→ Parti dell'esercizio:
[1] Rispondi alle seguenti domande basandoti sulla scheda su Antigone.
(a) Chi ha curato regia e drammaturgia?
(b) A chi sono affidate luci e tecnica?
(c) Da quale città proviene lo spettacolo?
[2] Prosegui la scheda su Antigone a partire dalla sua ultima frase.

→ Estratto selezionato:
++++++++++

Antigone

Collettivo Imperfetto

 

roma-fringe-festival-2020

proveniente da
Roma

regia e drammaturgia
Alessandro Anil

con
Sofia Taglioni, Giovanni Serratore, Francesco Lamantia, Piero Cardano, Angelica Prezioso

luci e tecnica
Roberto Di Maio

 

Il punto di partenza di questo lavoro è stato nell’indagare il contatto fra una tragedia scritta agli albori della civiltà occidentale e il nostro presente, non solo a livello tematico, ma anche formale. In altri termini, questo ha voluto dire indagare la tipologia di teatro che è stata la tragedia ai tempi della Grecia e fare in modo che questo nucleo si possa aprire nel qui e ora. Da ciò è nata l’inevitabile esigenza di creare una micro-comunità, attraverso l’incontro fra attore e spettatore, all’interno di ciò che oggi può svolgere il ruolo più vicino a un rito sociale; e in un secondo momento calare progressivamente la tragedia all’interno di questa particolare cornice situazionale.

++++++++++

→ Materiale estratto:
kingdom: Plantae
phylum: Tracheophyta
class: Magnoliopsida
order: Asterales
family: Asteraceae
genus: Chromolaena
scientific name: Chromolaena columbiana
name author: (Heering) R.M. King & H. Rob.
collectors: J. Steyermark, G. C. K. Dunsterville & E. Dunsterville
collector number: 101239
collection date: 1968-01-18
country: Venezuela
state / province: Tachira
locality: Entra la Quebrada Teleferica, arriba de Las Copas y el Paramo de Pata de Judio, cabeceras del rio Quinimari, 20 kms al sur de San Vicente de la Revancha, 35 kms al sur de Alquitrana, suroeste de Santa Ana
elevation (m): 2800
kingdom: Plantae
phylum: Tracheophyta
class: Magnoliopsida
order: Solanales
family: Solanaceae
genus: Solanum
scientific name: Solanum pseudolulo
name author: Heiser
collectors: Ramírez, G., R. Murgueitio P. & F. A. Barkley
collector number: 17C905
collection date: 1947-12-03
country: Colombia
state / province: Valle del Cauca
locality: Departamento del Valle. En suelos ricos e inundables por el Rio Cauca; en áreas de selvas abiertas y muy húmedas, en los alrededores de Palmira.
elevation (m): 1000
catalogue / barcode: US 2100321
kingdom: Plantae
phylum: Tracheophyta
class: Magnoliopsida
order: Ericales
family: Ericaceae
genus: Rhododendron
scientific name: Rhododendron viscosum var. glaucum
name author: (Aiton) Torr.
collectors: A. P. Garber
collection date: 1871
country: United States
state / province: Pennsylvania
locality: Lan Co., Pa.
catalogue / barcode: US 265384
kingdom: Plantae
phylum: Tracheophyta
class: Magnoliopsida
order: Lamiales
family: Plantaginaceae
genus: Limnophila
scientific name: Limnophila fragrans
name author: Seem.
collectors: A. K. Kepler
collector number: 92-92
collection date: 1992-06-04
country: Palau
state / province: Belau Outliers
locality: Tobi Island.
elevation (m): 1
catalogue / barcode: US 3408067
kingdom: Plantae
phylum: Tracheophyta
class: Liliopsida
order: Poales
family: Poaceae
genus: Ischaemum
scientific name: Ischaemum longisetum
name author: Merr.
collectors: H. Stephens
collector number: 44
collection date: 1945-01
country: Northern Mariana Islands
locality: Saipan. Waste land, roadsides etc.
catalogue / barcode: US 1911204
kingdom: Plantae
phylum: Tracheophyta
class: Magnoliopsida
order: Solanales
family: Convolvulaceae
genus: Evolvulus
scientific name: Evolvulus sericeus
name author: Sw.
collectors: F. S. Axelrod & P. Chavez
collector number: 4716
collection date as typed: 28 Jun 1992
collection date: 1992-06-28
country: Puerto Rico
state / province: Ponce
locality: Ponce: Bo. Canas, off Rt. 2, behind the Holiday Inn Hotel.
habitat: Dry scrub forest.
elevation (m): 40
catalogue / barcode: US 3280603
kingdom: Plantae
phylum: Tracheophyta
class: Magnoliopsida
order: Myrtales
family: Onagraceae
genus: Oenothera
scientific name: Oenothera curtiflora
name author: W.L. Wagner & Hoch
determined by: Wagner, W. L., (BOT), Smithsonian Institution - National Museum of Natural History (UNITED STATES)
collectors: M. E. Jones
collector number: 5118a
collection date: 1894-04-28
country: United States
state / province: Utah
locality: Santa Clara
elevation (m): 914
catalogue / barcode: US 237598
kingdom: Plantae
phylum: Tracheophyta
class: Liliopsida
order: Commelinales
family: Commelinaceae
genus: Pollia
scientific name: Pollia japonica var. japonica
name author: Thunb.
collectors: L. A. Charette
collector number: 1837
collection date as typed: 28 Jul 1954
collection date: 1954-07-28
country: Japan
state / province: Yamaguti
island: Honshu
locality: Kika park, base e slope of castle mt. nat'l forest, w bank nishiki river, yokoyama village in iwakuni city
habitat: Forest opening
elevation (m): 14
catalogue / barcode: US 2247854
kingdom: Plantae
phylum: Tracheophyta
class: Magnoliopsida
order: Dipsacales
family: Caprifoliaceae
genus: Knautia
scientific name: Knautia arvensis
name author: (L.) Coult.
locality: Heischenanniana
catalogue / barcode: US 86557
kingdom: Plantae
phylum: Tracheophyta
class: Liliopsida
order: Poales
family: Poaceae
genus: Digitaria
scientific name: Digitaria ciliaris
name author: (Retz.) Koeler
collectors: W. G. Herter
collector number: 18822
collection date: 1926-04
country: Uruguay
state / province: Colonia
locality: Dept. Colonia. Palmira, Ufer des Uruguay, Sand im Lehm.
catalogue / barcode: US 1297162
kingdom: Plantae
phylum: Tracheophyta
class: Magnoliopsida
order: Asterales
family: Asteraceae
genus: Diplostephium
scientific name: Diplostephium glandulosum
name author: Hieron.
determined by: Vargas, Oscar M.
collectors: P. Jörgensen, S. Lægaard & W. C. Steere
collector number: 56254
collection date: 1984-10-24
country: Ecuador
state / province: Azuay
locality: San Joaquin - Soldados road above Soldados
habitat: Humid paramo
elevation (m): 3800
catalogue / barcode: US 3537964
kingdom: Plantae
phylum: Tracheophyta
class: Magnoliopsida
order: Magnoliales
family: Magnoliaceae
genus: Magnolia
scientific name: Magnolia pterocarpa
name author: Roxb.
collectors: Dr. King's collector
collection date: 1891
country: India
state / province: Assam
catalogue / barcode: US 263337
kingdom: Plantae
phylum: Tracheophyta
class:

++++++++++

→ Risposte per compito:
[1]
(a) Alessandro Anil
(b) Roberto Di Maio
(c) Roma

[2]
Per questo motivo lo spettacolo ha assunto il carattere di un convivio, un incontro fra una conferenza e l’ultima cena, dove il pubblico inizia a far parte dello spettacolo, gli attori raccontano se stessi, le proprie storie, scherzano, offrono da bere e da mangiare, s’interrogano sui vari temi, improvvisano sul testo in base alla conversazione occasionale e lentamente si iniziano a definirsi i personaggi secondo i loro modi e le differenti posizioni sugli argomenti. È in questa situazione apparentemente festante che si sviluppa la tragedia.
Lo spettacolo ha iniziato a svolgersi in un contesto puramente performativo, aperto a continui cambiamenti in base alle persone, alle loro vite in quel determinato momento e alle situazioni di volta in volta create. Il carattere imprevedibile che nasce dalla richiesta fatta agli attori di ancorare ogni parte del testo, ogni situazione, al presente del qui e ora, ricreando così l’unica possibile via di microcomunità, è stata la ricerca estetica del progetto. A questo siamo stati sempre fedeli. Una fedeltà che nasce dal progetto stesso.
Hegel dice dell’Antigone “La manifestazione più pura di un’individualità che abbiamo in occidente.”